• _PROBLEM TO WORK ON_
From the data below, retype exactly the lines starting with the one that contains "Figure 9. Instantaneous" and ending with the one that contains "Table 3. Urease", both included.

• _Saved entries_
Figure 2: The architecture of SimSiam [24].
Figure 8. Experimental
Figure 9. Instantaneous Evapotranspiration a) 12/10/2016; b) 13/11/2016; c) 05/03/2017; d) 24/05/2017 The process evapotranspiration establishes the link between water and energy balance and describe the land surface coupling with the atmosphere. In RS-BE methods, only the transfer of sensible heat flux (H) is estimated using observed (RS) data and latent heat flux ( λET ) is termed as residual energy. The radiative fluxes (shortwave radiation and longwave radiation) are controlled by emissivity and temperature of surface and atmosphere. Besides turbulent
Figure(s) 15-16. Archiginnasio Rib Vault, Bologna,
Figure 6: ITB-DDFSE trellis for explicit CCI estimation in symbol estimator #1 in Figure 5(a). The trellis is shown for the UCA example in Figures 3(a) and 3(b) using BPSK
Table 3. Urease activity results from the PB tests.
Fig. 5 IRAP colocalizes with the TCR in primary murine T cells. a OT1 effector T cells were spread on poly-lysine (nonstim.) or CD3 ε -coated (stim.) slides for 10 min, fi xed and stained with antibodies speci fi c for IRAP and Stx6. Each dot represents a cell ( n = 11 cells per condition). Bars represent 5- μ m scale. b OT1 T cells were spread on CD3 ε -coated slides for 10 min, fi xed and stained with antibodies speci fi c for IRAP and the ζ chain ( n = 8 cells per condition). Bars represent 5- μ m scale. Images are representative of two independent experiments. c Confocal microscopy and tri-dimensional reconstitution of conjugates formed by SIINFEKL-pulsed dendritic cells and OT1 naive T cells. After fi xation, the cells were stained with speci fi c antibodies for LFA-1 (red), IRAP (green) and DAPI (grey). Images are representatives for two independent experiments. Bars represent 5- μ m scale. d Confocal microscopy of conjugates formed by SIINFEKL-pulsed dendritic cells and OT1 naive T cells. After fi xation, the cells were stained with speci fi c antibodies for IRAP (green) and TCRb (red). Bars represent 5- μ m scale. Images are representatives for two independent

• _ANSWER SECTION_
Figure 9. Instantaneous Evapotranspiration a) 12/10/2016; b) 13/11/2016; c) 05/03/2017; d) 24/05/2017 The process evapotranspiration establishes the link between water and energy balance and describe the land surface coupling with the atmosphere. In RS-BE methods, only the transfer of sensible heat flux (H) is estimated using observed (RS) data and latent heat flux ( λET ) is termed as residual energy. The radiative fluxes (shortwave radiation and longwave radiation) are controlled by emissivity and temperature of surface and atmosphere. Besides turbulent
Figure(s) 15-16. Archiginnasio Rib Vault, Bologna,
Figure 6: ITB-DDFSE trellis for explicit CCI estimation in symbol estimator #1 in Figure 5(a). The trellis is shown for the UCA example in Figures 3(a) and 3(b) using BPSK
Table 3. Urease activity results from the PB tests.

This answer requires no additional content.